(Given text)
● ● ●
Brian DePalma's Blow Out (1981) is a perplexing jigsaw puzzle. It's a political thriller...well, sort of, yet far removed from the bland prestige that usual accompanies that sub-genre. It's a love story...uh...in a way, since its leading man, imperfect hero cum sound editor Jack Terry (John Travolta) is hopelessly obsessed with the screams of a reformed 'working girl', Sally (Nancy Allen). It's a crime story...in spots, particularly during its climax; a traumatic race against time that uncharacteristically ends with the psychotic assassin, Burke (John Lithgow) murdering our heroine.
In retrospect, the most interesting aspect about Blow Out is that it manages to sustain all these narrative threads in harmonious balance – mostly. Its departure from our conventional expectations for virtue triumphing over evil is usurped, even more ambitiously diverted with each new plot twist. Perhaps the most astute assessment of the film came from noted critic Pauline Kael – a huge DePalma fan - who suggested that Blow Out represents that seemingly irreconcilable crossroads between 'art', 'trash' and 'dreams'. As a barometer of DePalma's work in totem Blow Out most definitely illustrates the director at his zenith.
● ● ●
(Entries)
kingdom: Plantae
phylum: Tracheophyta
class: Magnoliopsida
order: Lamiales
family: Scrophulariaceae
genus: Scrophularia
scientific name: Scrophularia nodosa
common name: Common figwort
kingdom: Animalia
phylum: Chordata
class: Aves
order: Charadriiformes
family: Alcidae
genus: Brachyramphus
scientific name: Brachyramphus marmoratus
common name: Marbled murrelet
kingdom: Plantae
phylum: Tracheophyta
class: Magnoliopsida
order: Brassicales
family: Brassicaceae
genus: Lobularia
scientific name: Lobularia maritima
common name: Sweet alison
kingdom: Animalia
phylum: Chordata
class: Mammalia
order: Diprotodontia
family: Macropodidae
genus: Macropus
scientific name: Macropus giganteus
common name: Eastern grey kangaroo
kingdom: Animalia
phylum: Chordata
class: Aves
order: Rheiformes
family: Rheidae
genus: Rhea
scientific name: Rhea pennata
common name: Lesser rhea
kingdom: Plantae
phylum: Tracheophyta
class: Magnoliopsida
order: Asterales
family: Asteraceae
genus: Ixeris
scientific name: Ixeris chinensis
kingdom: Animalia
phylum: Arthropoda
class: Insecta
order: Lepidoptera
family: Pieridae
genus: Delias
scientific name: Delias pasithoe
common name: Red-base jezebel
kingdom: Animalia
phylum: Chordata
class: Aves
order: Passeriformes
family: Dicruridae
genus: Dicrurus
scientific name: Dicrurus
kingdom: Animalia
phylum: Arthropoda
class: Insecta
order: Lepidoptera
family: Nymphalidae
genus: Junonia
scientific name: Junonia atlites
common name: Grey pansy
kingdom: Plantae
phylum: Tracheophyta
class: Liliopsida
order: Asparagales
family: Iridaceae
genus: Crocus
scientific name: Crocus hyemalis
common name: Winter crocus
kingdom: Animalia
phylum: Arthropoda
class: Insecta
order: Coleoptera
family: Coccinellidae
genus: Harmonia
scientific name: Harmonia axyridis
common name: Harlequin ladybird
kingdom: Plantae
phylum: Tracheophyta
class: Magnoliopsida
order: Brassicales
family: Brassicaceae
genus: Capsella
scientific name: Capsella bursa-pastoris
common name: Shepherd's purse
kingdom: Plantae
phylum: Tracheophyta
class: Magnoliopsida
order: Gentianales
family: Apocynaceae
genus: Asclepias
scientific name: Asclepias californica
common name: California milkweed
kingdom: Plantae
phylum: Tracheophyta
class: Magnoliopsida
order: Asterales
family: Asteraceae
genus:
● ● ●
(Tasks and exercises)
[1] According to the Blow Out review, which critic suggested that the film represents a crossroads between "art," "trash," and "dreams"?
[2] Continue the Blow Out review from its final sentence, keeping the same tone and style.

(Answers to the problems)
[1] Pauline Kael.

[2]
DePalma is particularly engaged, his pacing of the action taut from first frame to last as he strains the audience’s nerves into a nail-biting frenzy. His is an exhilarating roller coaster ride that effortlessly bridges the chasms between art, trash and dreams. The screenplay by DePalma and Bill Mesce Jr. opens on a generic B-slasher movie, set in an all-girl's college dorm. For a moment, our disillusionment is overwhelming. How could the man who gave us Carrie (1976) have degenerated into such low brow camp? The answer is deceptively revealed as the intended nude female victim of a paunchy knife-toting mama's boy screams in terror at the sight of his drawn weapon. Only what emerges from the naked blonde in the shower is hardly a scream.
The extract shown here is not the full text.